Getting it right is all the more important as millions of young people now wish to plug into socialist and leftist causes around the world. Accurately understanding the material conditions of peasants, proletarians, and the dispossessed In China and around the world is the first step towards refusing nationalist and capitalist developmentalism, the main driver of today’s global military tensions. The Left in China is an invaluable resource for us all as we continue along that path.

Ralf Ruckus has been studying the social, economic, and political situ­ation in the People’s Republic of China for almost twenty years.
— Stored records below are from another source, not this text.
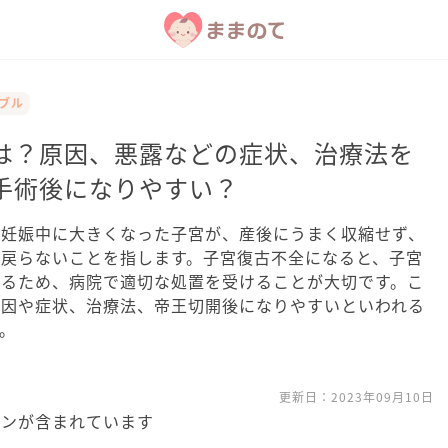
ラブル
は？原因、悪露などの症状、治療法を
手術後になりやすい？
、妊娠中に大きくなった子宮が、産後にうまく収縮せず、
か戻らないことを指します。子宮復古不全になると、子宮
まるため、病院で適切な処置を受けることが大切です。こ
原因や症状、治療法、帝王切開後になりやすいといわれる
。
更新日：
2023年09月10日
ョンが含まれています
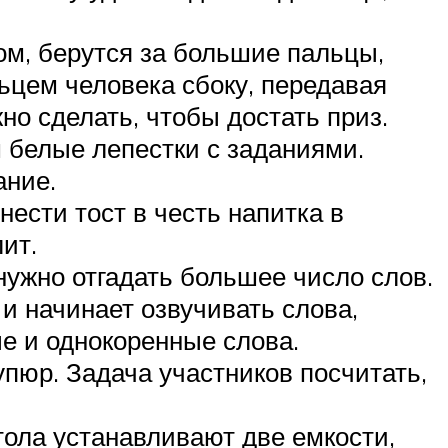
гом, берутся за большие пальцы,
льцем человека сбоку, передавая
но сделать, чтобы достать приз.
 белые лепестки с заданиями.
ание.
ести тост в честь напитка в
ит.
нужно отгадать большее число слов.
и начинает озвучивать слова,
ые и однокоренные слова.
пюр. Задача участников посчитать,
тола устанавливают две емкости,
He co-founded the collective gongchao.org that investigates and documents social unrest and movements in China with a focus on the struggles of workers, migrants, and women.

Footnotes

  1. See: Kan, San, ed. China: The Revolution Is Dead, Long Live the Revolution. Black Rose Books 35. Montreal: Black Rose Books, 1979; Wild Lily, Prairie Fire: China’s Road to Democracy, Yan’an to Tian’anmen, 1942-1989. eds. Gregor Benton and Alan Hunter, Princeton, New Jersey: Princeton University Press, 2008; “China from Below,” eds. Ralf Ruckus, Daniel Reineke, Jule Pfeffer, and Kevin Lin. Gongchao.org, 2023, https://www.gongchao.org/en/china-from-below/; Franceschini, Ivan, and Christian P. Sorace, eds. Proletarian China: A Century of Chinese Labour. New York: Verso Books, 2022; Zhang Yueran, “Leninists in a Chinese Factory: Reflections on the Jasic Labour Organising Strategy.” Made in China Journal. May-August 2020.
  2. However, Ruckus does describe in the footnotes to this chapter instances of lesbian and queer movements that exist in tension to more general feminist movements (see page 198).
  3. See: Qing Na, “‘Traumatizing’: The Transgender Chinese Struggling to Access Health Care.” Sixth Tone. 23 April 2023; Zhang Wanqing and Li Jiaru, China’s First Clinic for Trans Youth a ‘Good Step,’ Advocates Say.” Sixth Tone. 8 November 2021; Tong Xiaoyu, “At This Niche Clinic, No Stares, Smirks, or Stigma.” Sixth Tone. 5 October 2021.